Hertz’s useless discovery
Stories from Physics for 11-14 14-16
Perhaps the physicist most closely associated with electromagnetic waves is Heinrich Hertz, who first provided empirical evidence for the waves predicted by James Clerk Maxwell. Despite the impact of his work, at the time, Hertz was less than enthusiastic about the value of his research. Following his discovery of radio waves, Hertz commented:
“I do not think that the wireless waves I have discovered will have any practical application.”
When prompted by his students to consider the usefulness of his experiment, Hertz responded:
“It’s of no use whatsoever. This is just an experiment that proves Maestro Maxwell was right —we just have these mysterious electromagnetic waves that we cannot see with the naked eye, but they are there.”
Unimpressed, when a determined student pressed Hertz on the implications of his discovery he shrugged and replied, “Nothing I guess.”

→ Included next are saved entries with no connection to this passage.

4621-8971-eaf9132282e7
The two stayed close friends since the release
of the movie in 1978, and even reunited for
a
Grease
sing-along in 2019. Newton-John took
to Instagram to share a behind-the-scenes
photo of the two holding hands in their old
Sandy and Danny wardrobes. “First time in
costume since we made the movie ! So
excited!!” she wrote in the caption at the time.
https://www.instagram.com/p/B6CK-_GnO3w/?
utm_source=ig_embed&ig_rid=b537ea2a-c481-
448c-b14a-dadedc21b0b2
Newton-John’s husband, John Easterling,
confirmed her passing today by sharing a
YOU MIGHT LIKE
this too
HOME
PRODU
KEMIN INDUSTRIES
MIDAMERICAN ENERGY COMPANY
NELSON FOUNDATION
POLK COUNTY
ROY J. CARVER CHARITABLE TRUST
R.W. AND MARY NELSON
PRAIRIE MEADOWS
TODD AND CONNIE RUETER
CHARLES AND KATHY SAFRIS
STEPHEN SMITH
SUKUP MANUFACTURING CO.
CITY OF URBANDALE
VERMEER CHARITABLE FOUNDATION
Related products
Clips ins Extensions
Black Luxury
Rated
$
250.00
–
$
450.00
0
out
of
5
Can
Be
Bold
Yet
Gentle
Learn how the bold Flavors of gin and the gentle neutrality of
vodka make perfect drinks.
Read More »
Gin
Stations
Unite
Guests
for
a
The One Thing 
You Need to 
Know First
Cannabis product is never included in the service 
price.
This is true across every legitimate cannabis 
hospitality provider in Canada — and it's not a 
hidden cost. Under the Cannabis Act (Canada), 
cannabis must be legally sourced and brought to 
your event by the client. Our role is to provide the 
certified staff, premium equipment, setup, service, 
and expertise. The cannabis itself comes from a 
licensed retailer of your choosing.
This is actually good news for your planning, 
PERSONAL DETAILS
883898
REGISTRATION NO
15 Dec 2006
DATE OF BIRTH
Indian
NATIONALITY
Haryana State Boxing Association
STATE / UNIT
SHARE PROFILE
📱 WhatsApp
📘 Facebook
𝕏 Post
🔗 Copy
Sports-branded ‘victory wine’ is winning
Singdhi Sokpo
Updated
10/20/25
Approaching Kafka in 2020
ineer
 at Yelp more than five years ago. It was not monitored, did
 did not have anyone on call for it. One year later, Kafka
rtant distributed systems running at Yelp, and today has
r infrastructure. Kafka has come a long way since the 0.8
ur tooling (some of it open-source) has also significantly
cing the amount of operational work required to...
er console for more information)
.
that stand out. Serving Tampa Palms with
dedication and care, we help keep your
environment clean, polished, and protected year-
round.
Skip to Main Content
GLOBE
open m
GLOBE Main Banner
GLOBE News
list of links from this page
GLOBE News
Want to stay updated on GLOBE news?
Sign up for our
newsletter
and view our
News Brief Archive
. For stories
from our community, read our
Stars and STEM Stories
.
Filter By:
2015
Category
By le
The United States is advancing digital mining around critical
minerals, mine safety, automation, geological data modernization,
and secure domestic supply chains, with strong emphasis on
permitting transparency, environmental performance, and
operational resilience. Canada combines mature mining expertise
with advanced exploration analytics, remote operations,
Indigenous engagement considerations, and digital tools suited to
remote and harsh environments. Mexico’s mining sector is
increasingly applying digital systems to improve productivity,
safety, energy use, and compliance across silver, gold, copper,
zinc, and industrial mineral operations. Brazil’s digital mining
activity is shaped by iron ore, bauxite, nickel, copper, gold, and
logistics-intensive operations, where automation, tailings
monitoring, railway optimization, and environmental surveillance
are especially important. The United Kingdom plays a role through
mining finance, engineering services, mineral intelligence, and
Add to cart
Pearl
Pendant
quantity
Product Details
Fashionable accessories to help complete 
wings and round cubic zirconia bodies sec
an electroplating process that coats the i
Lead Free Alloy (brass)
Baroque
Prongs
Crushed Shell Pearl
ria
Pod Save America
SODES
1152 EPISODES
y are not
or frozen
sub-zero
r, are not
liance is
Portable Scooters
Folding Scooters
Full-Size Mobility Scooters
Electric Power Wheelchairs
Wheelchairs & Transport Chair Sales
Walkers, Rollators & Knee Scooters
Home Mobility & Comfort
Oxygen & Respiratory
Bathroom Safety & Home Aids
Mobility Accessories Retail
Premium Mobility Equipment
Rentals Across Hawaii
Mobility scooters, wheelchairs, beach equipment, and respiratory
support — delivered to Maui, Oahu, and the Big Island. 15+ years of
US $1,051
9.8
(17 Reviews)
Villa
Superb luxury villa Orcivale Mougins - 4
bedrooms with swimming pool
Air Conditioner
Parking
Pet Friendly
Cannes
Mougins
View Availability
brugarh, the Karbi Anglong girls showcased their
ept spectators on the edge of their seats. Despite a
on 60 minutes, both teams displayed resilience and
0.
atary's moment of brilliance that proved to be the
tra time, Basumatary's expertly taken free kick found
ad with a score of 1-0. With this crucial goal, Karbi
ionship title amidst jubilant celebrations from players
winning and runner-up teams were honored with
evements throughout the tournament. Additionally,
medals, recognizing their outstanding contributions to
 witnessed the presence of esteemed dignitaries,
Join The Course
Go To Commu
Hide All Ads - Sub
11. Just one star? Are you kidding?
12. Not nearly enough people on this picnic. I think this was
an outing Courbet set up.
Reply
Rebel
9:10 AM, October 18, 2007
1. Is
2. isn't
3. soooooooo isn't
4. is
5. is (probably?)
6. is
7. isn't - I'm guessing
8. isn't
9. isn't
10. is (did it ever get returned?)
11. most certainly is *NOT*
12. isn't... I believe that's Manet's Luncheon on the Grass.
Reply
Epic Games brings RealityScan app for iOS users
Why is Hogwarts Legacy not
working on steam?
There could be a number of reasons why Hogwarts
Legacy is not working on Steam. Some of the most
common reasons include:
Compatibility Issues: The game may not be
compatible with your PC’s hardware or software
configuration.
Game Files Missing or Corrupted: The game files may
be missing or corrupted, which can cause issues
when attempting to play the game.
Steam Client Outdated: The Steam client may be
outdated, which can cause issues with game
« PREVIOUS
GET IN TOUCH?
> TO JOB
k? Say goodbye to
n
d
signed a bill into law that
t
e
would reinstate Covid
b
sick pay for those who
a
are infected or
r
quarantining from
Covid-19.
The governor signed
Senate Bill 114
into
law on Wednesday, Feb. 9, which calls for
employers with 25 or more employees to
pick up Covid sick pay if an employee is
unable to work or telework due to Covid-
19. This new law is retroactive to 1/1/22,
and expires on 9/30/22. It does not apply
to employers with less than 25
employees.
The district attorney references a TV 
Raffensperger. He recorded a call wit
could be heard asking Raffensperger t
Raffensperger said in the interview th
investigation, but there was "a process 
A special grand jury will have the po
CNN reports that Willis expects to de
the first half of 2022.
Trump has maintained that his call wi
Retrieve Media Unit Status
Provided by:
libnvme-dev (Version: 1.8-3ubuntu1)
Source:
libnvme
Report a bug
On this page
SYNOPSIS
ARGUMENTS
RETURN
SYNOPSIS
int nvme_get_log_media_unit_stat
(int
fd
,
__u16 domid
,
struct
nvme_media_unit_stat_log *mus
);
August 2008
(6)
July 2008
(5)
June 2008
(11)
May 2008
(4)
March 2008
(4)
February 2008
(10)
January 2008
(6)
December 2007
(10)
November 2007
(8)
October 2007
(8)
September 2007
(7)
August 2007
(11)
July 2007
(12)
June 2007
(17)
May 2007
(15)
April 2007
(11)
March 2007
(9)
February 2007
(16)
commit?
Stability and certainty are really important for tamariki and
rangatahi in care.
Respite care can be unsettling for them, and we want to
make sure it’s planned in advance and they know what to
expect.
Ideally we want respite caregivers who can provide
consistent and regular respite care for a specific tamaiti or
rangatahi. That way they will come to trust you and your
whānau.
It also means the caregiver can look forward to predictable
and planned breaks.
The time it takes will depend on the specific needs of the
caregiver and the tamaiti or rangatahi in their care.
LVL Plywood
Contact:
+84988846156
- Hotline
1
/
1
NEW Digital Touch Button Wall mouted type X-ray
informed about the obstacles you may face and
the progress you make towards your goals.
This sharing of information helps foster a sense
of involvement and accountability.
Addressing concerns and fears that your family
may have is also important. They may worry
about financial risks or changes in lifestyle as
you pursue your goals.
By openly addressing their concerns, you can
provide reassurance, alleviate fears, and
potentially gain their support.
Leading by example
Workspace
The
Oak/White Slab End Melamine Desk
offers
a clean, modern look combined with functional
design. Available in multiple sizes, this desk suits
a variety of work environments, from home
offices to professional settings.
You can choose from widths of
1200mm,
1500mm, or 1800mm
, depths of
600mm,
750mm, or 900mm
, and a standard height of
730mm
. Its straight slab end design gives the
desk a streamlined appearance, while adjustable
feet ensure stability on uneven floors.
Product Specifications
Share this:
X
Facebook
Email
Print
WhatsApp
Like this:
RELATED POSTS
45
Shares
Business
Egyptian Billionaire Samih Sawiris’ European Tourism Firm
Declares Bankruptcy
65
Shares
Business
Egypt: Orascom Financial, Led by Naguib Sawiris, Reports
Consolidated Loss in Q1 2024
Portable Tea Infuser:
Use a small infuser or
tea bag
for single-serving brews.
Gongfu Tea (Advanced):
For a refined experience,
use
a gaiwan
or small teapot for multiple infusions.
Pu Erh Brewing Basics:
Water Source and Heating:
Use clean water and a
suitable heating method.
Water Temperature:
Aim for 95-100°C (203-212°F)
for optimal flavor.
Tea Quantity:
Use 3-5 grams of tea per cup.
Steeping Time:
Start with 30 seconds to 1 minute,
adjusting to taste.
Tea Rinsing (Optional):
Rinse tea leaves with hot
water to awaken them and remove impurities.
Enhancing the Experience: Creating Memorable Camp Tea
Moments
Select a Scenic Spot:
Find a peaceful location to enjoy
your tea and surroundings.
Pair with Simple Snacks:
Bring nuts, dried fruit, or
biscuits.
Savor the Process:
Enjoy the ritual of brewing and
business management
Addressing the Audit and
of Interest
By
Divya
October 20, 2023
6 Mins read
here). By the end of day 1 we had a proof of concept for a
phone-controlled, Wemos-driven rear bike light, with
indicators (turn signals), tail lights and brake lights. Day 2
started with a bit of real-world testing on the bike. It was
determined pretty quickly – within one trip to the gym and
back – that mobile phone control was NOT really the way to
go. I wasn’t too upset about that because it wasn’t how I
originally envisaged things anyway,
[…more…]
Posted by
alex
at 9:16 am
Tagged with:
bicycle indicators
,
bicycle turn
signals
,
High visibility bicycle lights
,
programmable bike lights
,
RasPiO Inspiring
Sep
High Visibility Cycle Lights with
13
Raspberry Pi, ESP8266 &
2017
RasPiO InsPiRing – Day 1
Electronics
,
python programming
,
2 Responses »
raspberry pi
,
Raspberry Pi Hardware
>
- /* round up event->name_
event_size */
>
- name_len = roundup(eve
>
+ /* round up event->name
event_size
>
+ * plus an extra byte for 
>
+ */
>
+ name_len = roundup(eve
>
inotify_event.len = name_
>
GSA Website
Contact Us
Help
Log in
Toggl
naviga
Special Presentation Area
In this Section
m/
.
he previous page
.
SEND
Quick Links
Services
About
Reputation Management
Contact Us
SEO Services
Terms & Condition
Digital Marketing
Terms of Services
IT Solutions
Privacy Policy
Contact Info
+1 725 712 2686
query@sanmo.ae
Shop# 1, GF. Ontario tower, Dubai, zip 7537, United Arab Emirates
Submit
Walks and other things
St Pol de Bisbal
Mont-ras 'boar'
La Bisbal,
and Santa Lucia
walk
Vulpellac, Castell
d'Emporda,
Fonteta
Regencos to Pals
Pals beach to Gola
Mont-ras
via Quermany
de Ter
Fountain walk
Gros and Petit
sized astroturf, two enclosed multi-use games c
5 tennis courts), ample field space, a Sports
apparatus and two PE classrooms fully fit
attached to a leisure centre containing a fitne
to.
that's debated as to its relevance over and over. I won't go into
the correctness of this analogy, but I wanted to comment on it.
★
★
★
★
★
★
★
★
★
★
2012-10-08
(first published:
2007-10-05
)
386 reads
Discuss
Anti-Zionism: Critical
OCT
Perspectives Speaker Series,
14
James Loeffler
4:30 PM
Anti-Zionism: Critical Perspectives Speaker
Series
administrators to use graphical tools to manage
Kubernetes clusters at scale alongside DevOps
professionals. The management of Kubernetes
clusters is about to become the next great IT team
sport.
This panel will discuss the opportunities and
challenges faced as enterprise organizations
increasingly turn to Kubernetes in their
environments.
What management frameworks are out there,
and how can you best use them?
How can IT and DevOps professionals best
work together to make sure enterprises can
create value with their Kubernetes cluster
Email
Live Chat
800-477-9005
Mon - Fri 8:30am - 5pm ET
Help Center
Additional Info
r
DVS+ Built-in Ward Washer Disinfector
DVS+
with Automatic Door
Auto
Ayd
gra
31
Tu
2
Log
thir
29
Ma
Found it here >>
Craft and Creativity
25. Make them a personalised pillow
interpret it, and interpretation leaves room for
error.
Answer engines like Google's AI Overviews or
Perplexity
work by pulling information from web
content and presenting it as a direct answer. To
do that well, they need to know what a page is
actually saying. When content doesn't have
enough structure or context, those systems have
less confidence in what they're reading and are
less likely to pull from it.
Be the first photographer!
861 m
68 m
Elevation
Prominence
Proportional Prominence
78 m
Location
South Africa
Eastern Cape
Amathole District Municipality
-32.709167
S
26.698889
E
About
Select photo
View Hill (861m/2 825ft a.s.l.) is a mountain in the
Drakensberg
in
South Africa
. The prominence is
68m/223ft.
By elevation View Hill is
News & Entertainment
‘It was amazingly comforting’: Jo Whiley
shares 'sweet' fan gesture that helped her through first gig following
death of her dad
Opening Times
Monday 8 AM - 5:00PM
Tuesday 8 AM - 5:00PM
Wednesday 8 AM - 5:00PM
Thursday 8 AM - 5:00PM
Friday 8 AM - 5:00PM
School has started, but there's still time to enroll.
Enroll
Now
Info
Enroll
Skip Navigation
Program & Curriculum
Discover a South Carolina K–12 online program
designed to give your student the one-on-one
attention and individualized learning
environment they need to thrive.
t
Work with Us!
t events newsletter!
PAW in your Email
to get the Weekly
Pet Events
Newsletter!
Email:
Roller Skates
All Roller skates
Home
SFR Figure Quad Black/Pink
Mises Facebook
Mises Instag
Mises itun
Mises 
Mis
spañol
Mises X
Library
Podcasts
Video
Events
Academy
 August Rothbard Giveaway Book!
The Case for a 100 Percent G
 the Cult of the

Hertz suffered badly from toothaches and, in 1889, had all his teeth removed in an attempt to reduce his suffering. However, the pain returned, this time in his nose and throat, causing him to stop his research and become depressed. Hertz attempted to carry on teaching but had to undergo several operations and died, before his 37th birthday, from an incurable form of vasculitis. Poignantly, in his final letter to his parents before his death, Hertz wrote:
“If anything should really befall me, you are not to mourn; rather you must be proud a little and consider that I am among the especially elect destined to live for only a short while and yet to live enough. I did not desire or choose this fate, but since it has overtaken me, I must be content; and if the choice had been left to me, perhaps l should have chosen it myself.”
References
M. G. Rayner, The Silicon Web: Physics for the Internet Age, New York, NY, Taylor & Francis, 2009, p. 217.
D. G. Luenberger, Information Science, Princeton, NJ, Princeton University Press, 2006, p. 355.
P. S. Ramsay, Heinrich Hertz, the Father of Frequency. The Neurodiagnostic Journal, vol. 53. no. 1, 2013, pp. 3-26, p. 20
R. S. Cohen, Preface, In D. Baird, R. I. Hughes, & A Nordman, Heinrich Hertz: Classical Physicist, Modern Philosopher, 1998, Dordrecht, Springer Science+Business Media, pp. ix-x.